• [Work instruction]: Return, unaltered, every line from the beginning of the material below up to and including the one with "GetLiabilityTypeOk returns a".

• [Input for this task]:
━━━━━━━━
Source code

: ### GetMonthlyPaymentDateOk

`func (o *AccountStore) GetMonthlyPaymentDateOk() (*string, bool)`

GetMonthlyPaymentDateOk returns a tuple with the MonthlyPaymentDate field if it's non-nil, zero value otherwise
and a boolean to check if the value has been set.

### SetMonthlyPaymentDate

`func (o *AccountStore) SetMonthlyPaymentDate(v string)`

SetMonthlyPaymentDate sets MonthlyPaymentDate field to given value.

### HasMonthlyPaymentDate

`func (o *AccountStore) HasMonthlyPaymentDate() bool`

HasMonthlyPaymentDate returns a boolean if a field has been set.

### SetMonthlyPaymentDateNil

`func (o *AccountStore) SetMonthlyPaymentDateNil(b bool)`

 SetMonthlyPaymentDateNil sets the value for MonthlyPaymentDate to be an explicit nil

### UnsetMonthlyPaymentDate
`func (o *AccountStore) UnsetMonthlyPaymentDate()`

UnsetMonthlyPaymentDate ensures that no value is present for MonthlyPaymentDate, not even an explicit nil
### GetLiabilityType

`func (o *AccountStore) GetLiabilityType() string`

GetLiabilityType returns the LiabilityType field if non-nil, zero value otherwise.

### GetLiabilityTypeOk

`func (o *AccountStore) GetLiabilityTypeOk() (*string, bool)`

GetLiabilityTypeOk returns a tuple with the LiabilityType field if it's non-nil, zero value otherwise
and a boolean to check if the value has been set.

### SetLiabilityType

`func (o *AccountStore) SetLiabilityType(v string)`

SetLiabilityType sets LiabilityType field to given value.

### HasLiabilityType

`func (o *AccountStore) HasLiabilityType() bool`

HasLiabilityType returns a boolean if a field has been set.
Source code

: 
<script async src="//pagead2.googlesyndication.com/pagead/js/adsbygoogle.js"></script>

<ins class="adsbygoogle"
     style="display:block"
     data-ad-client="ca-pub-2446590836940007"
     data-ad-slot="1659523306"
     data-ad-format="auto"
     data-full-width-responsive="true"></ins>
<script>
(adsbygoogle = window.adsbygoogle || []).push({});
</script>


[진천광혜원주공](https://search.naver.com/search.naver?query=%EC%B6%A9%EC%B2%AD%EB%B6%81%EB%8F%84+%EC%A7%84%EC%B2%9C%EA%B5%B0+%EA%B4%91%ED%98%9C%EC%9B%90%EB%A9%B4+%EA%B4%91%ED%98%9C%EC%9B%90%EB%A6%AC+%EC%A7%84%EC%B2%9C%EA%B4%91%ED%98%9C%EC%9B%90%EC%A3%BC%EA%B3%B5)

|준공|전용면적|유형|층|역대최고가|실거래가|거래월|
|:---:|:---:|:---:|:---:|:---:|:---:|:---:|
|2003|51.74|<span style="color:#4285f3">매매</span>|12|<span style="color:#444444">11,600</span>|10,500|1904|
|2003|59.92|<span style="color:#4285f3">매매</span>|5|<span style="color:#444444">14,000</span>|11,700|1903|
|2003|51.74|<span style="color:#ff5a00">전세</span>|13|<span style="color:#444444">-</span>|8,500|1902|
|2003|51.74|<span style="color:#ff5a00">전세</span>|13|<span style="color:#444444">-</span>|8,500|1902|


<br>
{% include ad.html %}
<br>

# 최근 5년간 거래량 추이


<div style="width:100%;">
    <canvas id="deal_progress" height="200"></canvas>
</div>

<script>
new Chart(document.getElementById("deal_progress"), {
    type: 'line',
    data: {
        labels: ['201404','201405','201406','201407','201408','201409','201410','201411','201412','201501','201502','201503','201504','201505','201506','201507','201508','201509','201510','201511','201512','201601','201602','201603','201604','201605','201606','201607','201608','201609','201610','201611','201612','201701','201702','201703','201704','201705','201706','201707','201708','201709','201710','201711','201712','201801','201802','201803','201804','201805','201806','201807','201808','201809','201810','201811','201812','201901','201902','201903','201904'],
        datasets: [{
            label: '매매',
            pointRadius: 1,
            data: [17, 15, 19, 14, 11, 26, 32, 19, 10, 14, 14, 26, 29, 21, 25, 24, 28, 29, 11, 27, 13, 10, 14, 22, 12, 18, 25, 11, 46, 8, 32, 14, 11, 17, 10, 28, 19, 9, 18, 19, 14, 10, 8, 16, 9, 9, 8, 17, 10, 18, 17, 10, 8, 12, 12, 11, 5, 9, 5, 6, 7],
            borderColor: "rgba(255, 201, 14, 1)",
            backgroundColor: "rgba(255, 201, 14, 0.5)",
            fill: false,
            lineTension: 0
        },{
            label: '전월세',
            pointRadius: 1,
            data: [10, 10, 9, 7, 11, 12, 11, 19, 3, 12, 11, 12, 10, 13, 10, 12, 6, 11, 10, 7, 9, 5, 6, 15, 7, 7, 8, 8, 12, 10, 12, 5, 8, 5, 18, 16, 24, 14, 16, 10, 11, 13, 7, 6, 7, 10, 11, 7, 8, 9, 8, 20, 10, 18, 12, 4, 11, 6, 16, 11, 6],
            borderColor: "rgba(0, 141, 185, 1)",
━━━━━━━━
• [Solved exercise]:
Source code

: ### GetMonthlyPaymentDateOk

`func (o *AccountStore) GetMonthlyPaymentDateOk() (*string, bool)`

GetMonthlyPaymentDateOk returns a tuple with the MonthlyPaymentDate field if it's non-nil, zero value otherwise
and a boolean to check if the value has been set.

### SetMonthlyPaymentDate

`func (o *AccountStore) SetMonthlyPaymentDate(v string)`

SetMonthlyPaymentDate sets MonthlyPaymentDate field to given value.

### HasMonthlyPaymentDate

`func (o *AccountStore) HasMonthlyPaymentDate() bool`

HasMonthlyPaymentDate returns a boolean if a field has been set.

### SetMonthlyPaymentDateNil

`func (o *AccountStore) SetMonthlyPaymentDateNil(b bool)`

 SetMonthlyPaymentDateNil sets the value for MonthlyPaymentDate to be an explicit nil

### UnsetMonthlyPaymentDate
`func (o *AccountStore) UnsetMonthlyPaymentDate()`

UnsetMonthlyPaymentDate ensures that no value is present for MonthlyPaymentDate, not even an explicit nil
### GetLiabilityType

`func (o *AccountStore) GetLiabilityType() string`

GetLiabilityType returns the LiabilityType field if non-nil, zero value otherwise.

### GetLiabilityTypeOk

`func (o *AccountStore) GetLiabilityTypeOk() (*string, bool)`

GetLiabilityTypeOk returns a tuple with the LiabilityType field if it's non-nil, zero value otherwise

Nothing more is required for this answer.